If you have read Witness, you can see the parity of this dialogue in The Middle of the Journey and what Chambers says for himself in Witness. There is the same appeal to religious mercy in both. In a way, this corroboration implies that Chambers was providing a picture of himself that other people saw. Likewise, it is fascinating that Alistair Cooke describes the Chambers who testified in court as intelligent and witty, which is the same reputation that the fictional Chambers has in his alter ego Gifford in this book.
This is fascinating stuff in that the impression one gets from reading Witness and Cooke is that Chambers really wasn't well-known during his underground years. This would seem to be clearly false. In this book, Chambers' quirk of being the most public secret agent, who everyone knew was doing party duty, is skewered, but Gifford is respected by left-leaning intellectuals for his willingness to live the life that they only fantasize about.
There is also this bit of resonance between history and literature:
“above them subjectively.' I think that is verbatim. And in the logic of the situation— it is called the inexorable logic of the situation— you were drawn only to the ideational aspects of the movement, to the emotional superstructure of the movement, not to its base in reality. So much so, that when I made one single attempt to— as you say— draw you in, to involve you in the more practical aspects of the movement, I had no success whatever. I asked three of you— John Laskell and Arthur and yourself— to do a certain thing, to receive certain letters of great importance. You all three, every one of you, refused. And when I thought that perhaps I ought not take Arthur's refusal as valid for his wife, too, and asked you again, when you were alone, whether you would give me this help, you refused again.”
With his eyes on Nancy's face, Laskell saw that Maxim's odd point of honor had been communicated. He saw the puzzled, stopped look that Nancy wore as she understood what Maxim was saying to her, that he was telling her he would not even now betray her secret. She had opened her mouth to reply. She had been on the point of replying to this man she so hated. But he had stopped her, if only for this moment.”
In his biography, Chambers makes a point of describing how he would ask potential patsies to do relatively trivial things for him at first to test the level of their commitment to the Cause. He described how some refused to be a letter drop, for example. He also went to great lengths - such as committing perjury - to avoid implicating the people he dealt with as a Communist in espionage.
These passages echo that history. Nancy clearly involved herself in clandestine practices and had cause to fear and resent Gifford. He openly communicates to her that he will protect her by lying.
Again, this passage was written before Chambers actually perjured himself to hold back information from the Grand Jury that Alger Hiss was a spy. Apparently, though, Chambers must have gone through this exercise - or had a character such that people believed he would - before the Hiss episode.
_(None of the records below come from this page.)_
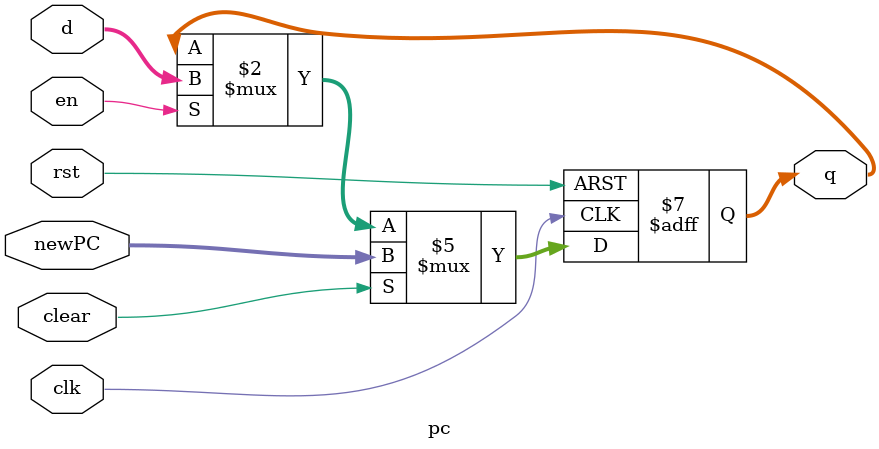
<source format=v>
`timescale 1ns / 1ps

module pc #(parameter WIDTH = 8)(
	input wire clk,rst,en,
	input wire clear,
	input wire [WIDTH-1:0] d,
	input wire [WIDTH-1:0] newPC,
	output reg [WIDTH-1:0] q
    );
	always @(posedge clk,posedge rst) begin
		if(rst) begin
			q <= 32'hbfc00000;
		end 
		else if (clear) begin
			q <= newPC;
		end	
		else if(en) begin
			q <= d;
		end
	end
endmodule
</source>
It is amazing that Trilling was such a keen observer of his society that he could anticipate events that would soon transpire. Perhaps a better way of putting it is that “there are no secrets.” It wasn't just Hiss who was implicated, but many others. People in Trilling's social circles knew the implications of Chambers' departure from Communism and his embrace of religion during the period from 1939 to 1947. Perhaps they were just waiting for the shoe to drop.
As literature, I am not sure how this book fares. I liked it, but I liked it a lot better after the focus was moved from the gloomy Laskell to the sparkling and eccentric Gifford. I particularly liked it as a history piece that sheds some light on a time not so far away.